Tabii ki toplum konuşmalı. Bahsettiğim bu süreç benim şahsi sürecim değil ki. Ben Türkiyem için, İstanbul için, demokrasi için mücadele ediyorum. Bu aslında toplumun bağımsızlığı, özgürlüğü, çocuklarımızın iyi yetişebilmesi, iş insanının ürettiğini satabilmesi, varlığının kendi varlığı olduğuna inanabildiği bir ortamın olması anlamına geliyor. Hak, hukuk, adalet duygularının var olduğu anlamına geliyor. Bütün bu mücadele bunun için. Bu herkesi ilgilendiriyor. Ben bu sürece önderlik ediyor olabilirim ama sanatçısı da, memuru da, öğretmeni de, iş insanı da herkes konuşacak. İşçisi, ev kadını, emeklisi de konuşacak. Böyle olduğu takdirde bahsettiğiniz kaygıları 23 Haziran’da asla yaşamayız.
İstanbul’da bir kadın devrimi vaat ettiniz. Seçildikten sonra mı, seçim kampanyası başladıktan sonra mı, kadınları nasıl katmak istiyorsunuz bu demokrasi mücadelesine?

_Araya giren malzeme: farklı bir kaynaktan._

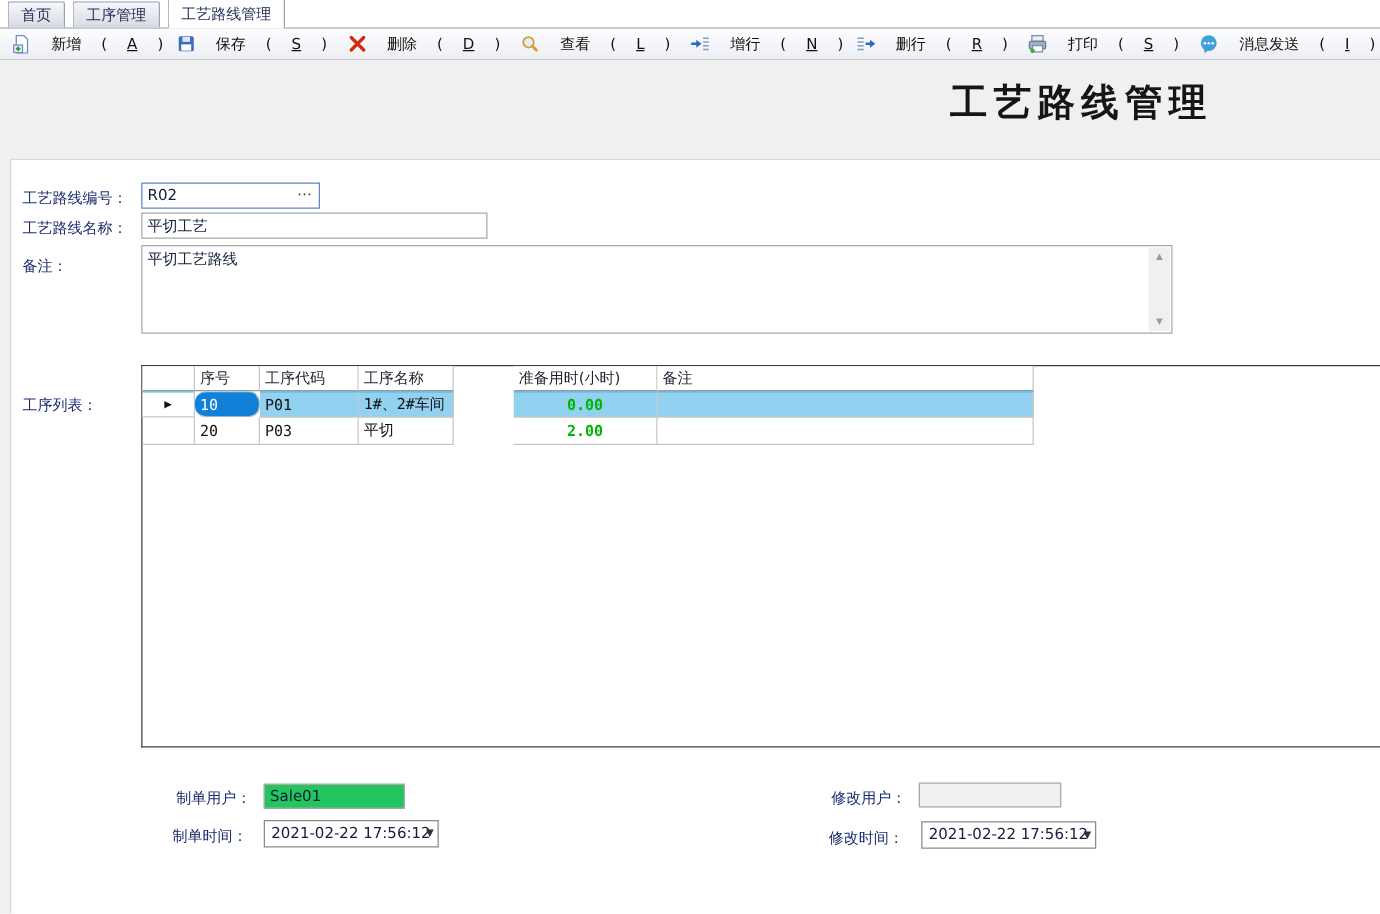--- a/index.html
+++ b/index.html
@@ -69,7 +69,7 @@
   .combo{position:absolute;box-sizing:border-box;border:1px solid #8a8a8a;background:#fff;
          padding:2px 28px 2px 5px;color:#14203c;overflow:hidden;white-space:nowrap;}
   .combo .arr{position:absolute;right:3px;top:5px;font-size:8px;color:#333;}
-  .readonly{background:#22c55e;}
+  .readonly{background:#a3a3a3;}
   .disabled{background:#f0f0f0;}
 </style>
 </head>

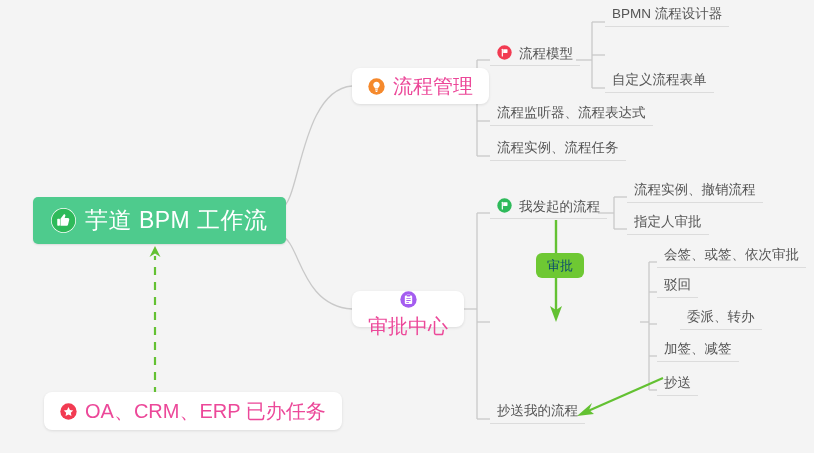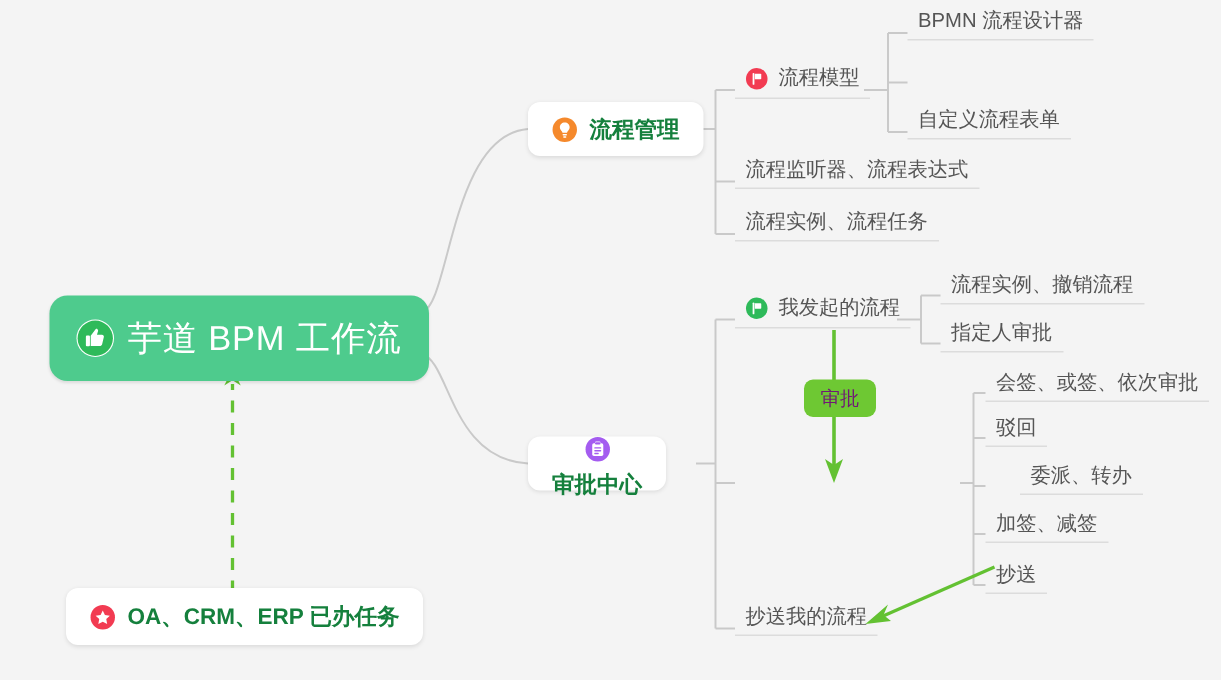--- a/index.html
+++ b/index.html
@@ -44,7 +44,7 @@
   
   .leaf-node{
     position:absolute;
-    display:flex;align-items:flex-start;gap:7px;
+    display:flex;align-items:flex-end;gap:7px;
     padding:0 7px 5px 7px;
     box-sizing:border-box;
     border-bottom:1px solid #dcdcdc;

Kesinlikle... Bir kere her ortamda kadınlar da olacak kesinlikle ama esas olan yönetirken de kadınlar olacak. Bu konuda özel bir çabamız var. Türkiye’nin, İstanbul’un iyi yetişmiş kadınlarına fırsat verilmediğini düşünüyorum. Şu anda da bu mücadeleyi verme konusunda en ön safta, en inançlı kitlenin kadınlar olduğunu görüyorum. En başta anneler, hatta büyükanneler, anneanneler, babaanneler... Ben şöyle bakıyorum, bir annelik duygusuyla tehdidi önceden sezme ya da kaygıyı önceden hissetme ile sürece olan inancını büyütme olarak tanımlıyorum. Bu bakımdan bu sürecin başarısında gerçekten kadınların çok büyük katkısı olacağını hissettiğim için kadın devrimi olarak tanımladım.